One of my favourite passages from Lacan is the myth of the lamella that is often quoted by Zizek:
“Whenever the membranes of the egg in which the foetus emerges on its way to becoming a new-born are broken, imagine for a moment that something flies off, and that one can do it with an egg as easily as with a man, namely the hommelette, or the lamella.
The lamella is something extra-flat, which moves like the amoeba. It is just a little more complicated. But it goes everywhere. And as it is something – I will tell you shortly why – that is related to what the sexed being loses in sexuality, it is, like the amoeba in relation to sexed beings, immortal – because it survives any division, and scissiparous intervention. And it can run around.
Well! This is not very reassuring. But suppose it comes and envelopes your face while you are quietly asleep…
I can’t see how we would not join battle with a being capable of these properties. But it would not be a very convenient battle. This lamella, this organ, whose characteristic is not to exist, but which is nevertheless an organ – I can give you more details as to its zoological place – is the libido.
It is the libido, qua pure life instinct, that is to say, immortal life, irrepressible life, life that has need of no organ, simplified, indestructible life. It is precisely what is subtracted from the living being by virtue of the fact that it is subject to the cycle of sexed reproduction. And it is of this that all the forms of the objet a that can be enumerated are the representatives, the equivalents. The objet a are merely its representatives, its figures. The breast – as equivocal, as an element charicteristic of the mammiferous organization, the placenta for example – certainly represents that part of himself that the individual loses at birth, and which may serve to to symbolize the most profound lost object” (Seminar XI, 197-198, quoted in Zizek, Interrogating the Real, 160-161).
The horrifying image of this “organ without body” is somehow greatly satisfying. I was talking with my advisor yesterday and we were continuing a discussion we’ve been having all year, whose general theme is either “Where does Zizek fit?” or perhaps more accurately, “What the hell is Zizek doing?”
My own reading of Zizek leads me to believe that he is some sort of foundationalist in the same vein as Descartes (I’ll write an entry on Zizek’s reading of the cogito at some point, more on that later). Sean (my advisor) was intrigued by such an idea when I brought it up the other day. Back to the point though: what the hell is Zizek doing here? Why does he so often emphasize this biological side of the Real, the idea that the body or the organ is disgusting and ugly, and is actually horrifying (it is that from which we recoil)?
I can’t remember where (I want to say The Parallax View) but Zizek talks about this in the context not of drives but of the disgusting reality of what’s happening under my skin.

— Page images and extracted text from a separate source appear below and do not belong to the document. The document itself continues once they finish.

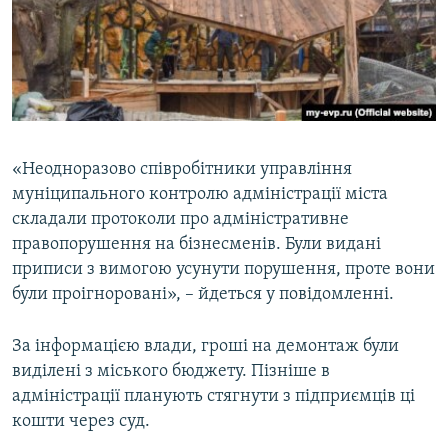
«Неодноразово співробітники управління
муніципального контролю адміністрації міста
складали протоколи про адміністративне
правопорушення на бізнесменів. Були видані
приписи з вимогою усунути порушення, проте вони
були проігноровані», – йдеться у повідомленні.
За інформацією влади, гроші на демонтаж були
виділені з міського бюджету. Пізніше в
адміністрації планують стягнути з підприємців ці
кошти через суд.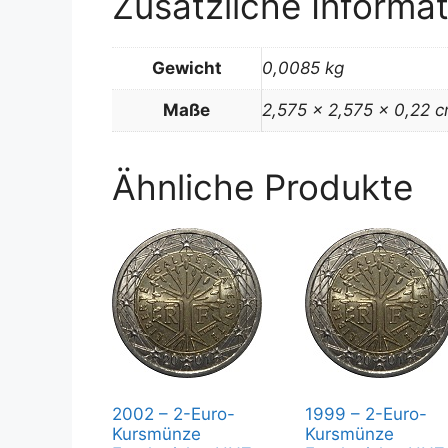
Zusätzliche Informa
Gewicht
0,0085 kg
Maße
2,575 × 2,575 × 0,22 
Ähnliche Produkte
2002 – 2-Euro-
1999 – 2-Euro-
Kursmünze
Kursmünze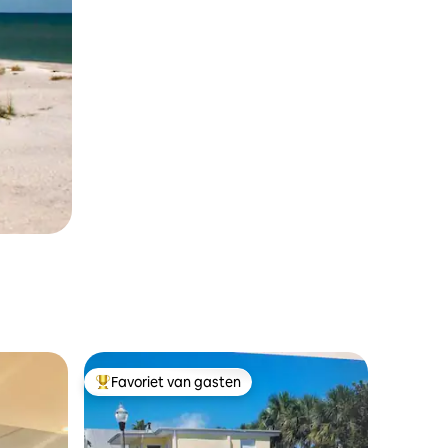
Favoriet van gasten
Topfavoriet van gasten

Is this a conscious move he’s making from “biological drive as symbol for excess” (or perhaps more accurately, life as the excess that cannot be symbolized) as in the lamella to a more overt biologism in the style of Bergson or Deleuze?
My own thoughts bring me close to this vitalist thought (one of my long-term goals is to bridge the gap between Schelling qua Naturphilosophie and Vitalism-proper) so I have something of a vested interest in Zizek and Vitalism since he is one of the proponents of some form of Schellingianism. Is the lamella a clue towards Zizek’s dark vitalism?
I have yet to read Zizek’s book on Deleuze (I had heard bad things about it years ago and so out it off, and now that I want to read it I’m not sure if I have the time. . .), but does he clarify this? What is the relation between Zizek and vitalism?
Have you read the Production of Space by Henri Lefebvre?
I read Zizek’s book for Deleuze, and i think he is right insisting on the relationship between deleuze’s ”dualities” (like virtual-actual) with Hegel’s (like ground-conditions). I believe in a modern hegelian-deleuzian vitalism reinforced by the ”general systems theory”.